On Data Being Sent to Servers Outside of India
Even if the servers were in India, it wouldn’t provide users with any significant protection. All that hosting within India does is enable surveillance from the Indian State. Hosting outside will enable surveillance from outside the Indian State, but that will depend on local laws. Even if hosting in India was mandatory, data can still be sent first to Indian servers and backups can be kept outside. What helps users is hosting in countries with the strongest data protection laws.
Narendra Modi App’s Terms and Conditions Were Changed
Someone was daft enough to put in a line in the privacy policy that said that information collected will not be shared with third parties (web archive link), and then allow a third party to be given that data for processing. The policy has since been changed, and this is the way the policy should have been written in the first place.
Consent isn’t Working
We’ve reached a point where user consent isn’t really working out, because of bounded rationality issues: Users don’t realise the implications of how much data they’re allowing someone to collect about them, and the implications of this data collection. Terms and conditions and privacy policies aren’t serving their purpose anymore. The amount of data that devices allow for collection needs to be limited, and be made necessary and proportionate. We need companies and app developers to be more responsible about what how much data they collect and how they process and use it. There’s a global market failure in data protection.
What has happened in the case of Clevertap here can happen with others too: There’s a legitimate distrust of data collectors and processors, given what has happened with Facebook and Cambridge Analytica.

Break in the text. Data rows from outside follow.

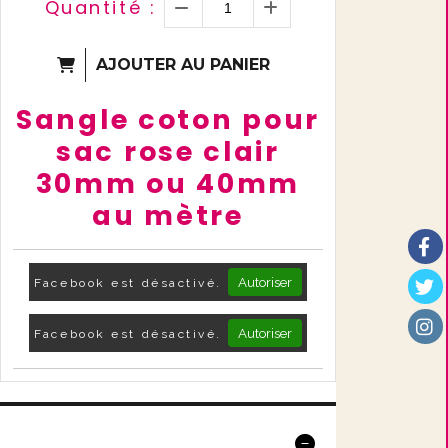
Quantité :
AJOUTER AU PANIER
Sangle coton pour
sac rose clair
30mm ou 40mm
au mètre
Autoriser
Facebook est désactivé.
Autoriser
Facebook est désactivé.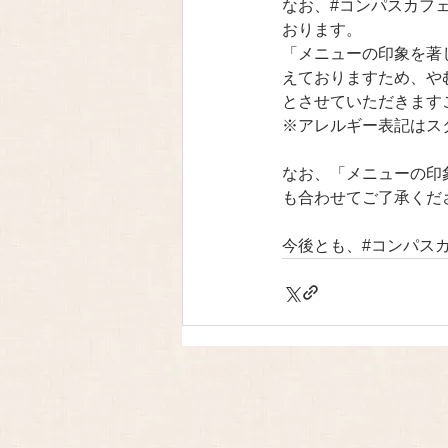
なお、#コンパスカフ
おります。
「メニューの印象を著
えておりますため、や
とさせていただきます
※アレルギー表記はス
なお、「メニューの印
も合わせてご了承くだ
今後とも、#コンパス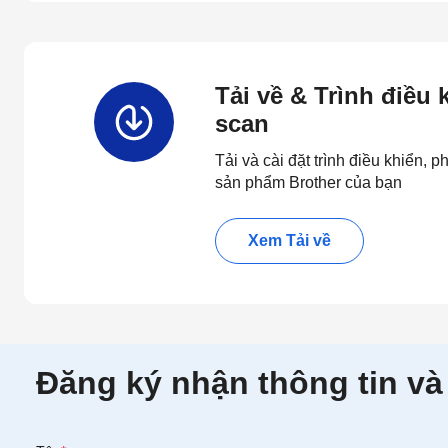
Tải về & Trình điều
scan
Tải và cài đặt trình điều khiển,
sản phẩm Brother của bạn
Xem Tải về
Đăng ký nhận thông tin và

Information asymmetry breeds distrust, and reactions are going to be often visceral. The collateral damage, as in the case of Clevertap here, will only increase with time.
It’s up to the advertising and marketing industry to win users’ trust back, and be more transparent and fair.
Post Script: The issue of NCC cadets being nudged by the State machinery towards downloading the Narendra Modi app is a separate issue: The PMO India app is separate from the Narendra Modi app, and the State machinery shouldn’t be used to promote the usage of a private service. It’s the same issue as BHIM, which is a bank-consortium owned app, being allocated government resources for promotion, and the PM endorsing it.
Vidyut Adds
While the privacy policy of Narendra Modi app is now updated to disclose the sharing of data with third parties, it does not change that:
- Data collected and shared with the third party so far has been collected without user consent. It may also be illegal in spite of the absence of a privacy law, given that the privacy policy had stated that the data would not be shared, while sharing it.
- Silently updating a privacy policy is not ethical (or legal in countries with privacy laws – India currently lacks one). An update to the privacy policy, particularly one that adds something as major as sharing user data with a third party should be accompanied with a notification about the updated privacy policy for users to read and consent to.
- Ideally, users refusing to consent to the privacy policy that includes sharing data with third parties should have the right to have their unethically harvested data deleted from the database of the app.